What tripped up Goldman’s traders was a massive wrong-way bet on
interest rates. “
Credit spreads just blew out,” Paulson explained. Recalled another Goldman partner, “In December 1993, the Fed raised interest rates, and it just completely fucked up the firm’s trading position. And the firm didn’t really know what the risks were.” Goldman’s biggest losses were in the fixed-income arbitrage “book” of
Michael O’Brien, who was running trading in London. He was heading up a firm of proprietary traders composed, in large part, of people who came from J. Aron. Christian
Siva-Jothy worked for O’Brien as a proprietary trader in London at the time, having joined Goldman from
Citibank in March 1992. He found the trading culture at Goldman diametrically opposed to that of Citibank. During his first week at Goldman, he placed a $50 million bet involving
deutsche marks and Swiss
francs. It was Siva-Jothy’s largest trade ever. That first week, O’Brien came by and asked him how things were going. “I’m short 50 mark Swiss,” he told O’Brien.

“I like a guy who averages into his positions,” O’Brien deadpanned before turning and walking off.

“It was a bit of a free for all at [Goldman] in the early 1990s,” Siva-Jothy explained, “but the opportunities were there. There were no limit structures per se, no value-at-risk system. It was just kind of get on and do it and hope for the best.” He described the attitude at the time among Goldman’s proprietary traders as “suck it and see,” which translated into English roughly as “if you want to try a big position, try it” and “make mistakes but learn from them.” He recalled a moment during Goldman’s 1993 bonanza when one trader went on the internal squawk box and said, “Buy
Bunds,” a reference to German federal government bonds. When a broker wanted to know how many Bunds he should be buying, the reply came: “I said buy Bunds. I’ll tell you when to stop.”

Another time, Goldman’s chief economist in London,
Gavyn Davies, came by the proprietary trading desk to offer his macroeconomic view of the world. One trader cut Davies off and “with his boots up on the desk,” told him, “With all due respect, Gavyn, I do my own research. I was in quite a few bars in Spain last weekend and let me tell you something—they were empty.” He followed this bit of trenchant analysis with another: “I’ve got another rule that I live by: ‘If you can’t drink the water, sell the currency.’ ”

Siva-Jothy said he found the Goldman approach “incredibly powerful” and a “wonderful environment in which to work” but also “it was to have its downside as we discovered in 1994.” Siva-Jothy realized that at some point in 1993, it seemed like every trader at Goldman in London had become a proprietary trader. “There were 500-plus prop traders at Goldman Sachs then and they all had the same position,” he said.

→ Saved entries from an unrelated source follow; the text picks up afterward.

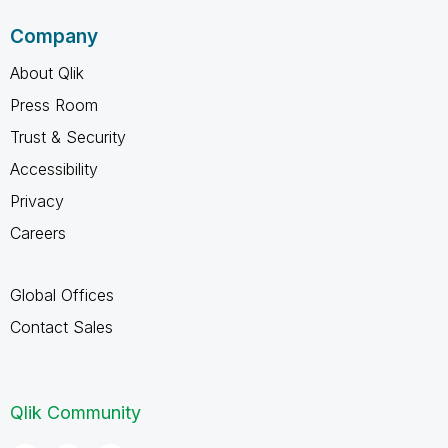
Company
About Qlik
Press Room
Trust & Security
Accessibility
Privacy
Careers
Global Offices
Contact Sales
Qlik Community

He made “well over $100 million” in profits that year “and I was a bit full of myself.”

The dynamic began to change in December 1993. Siva-Jothy had made a massive bet that the British
pound would rise against the
yen. “It was over £1 billion, which was the biggest position I’d ever run,” he said. The bet paid off in December and January as the pound rose in value. He was up about $30 million on the trade. “People were starting to say, ‘Christian is going to do it again,’ ” he recalled. He was so confident, he even added to his position by selling puts.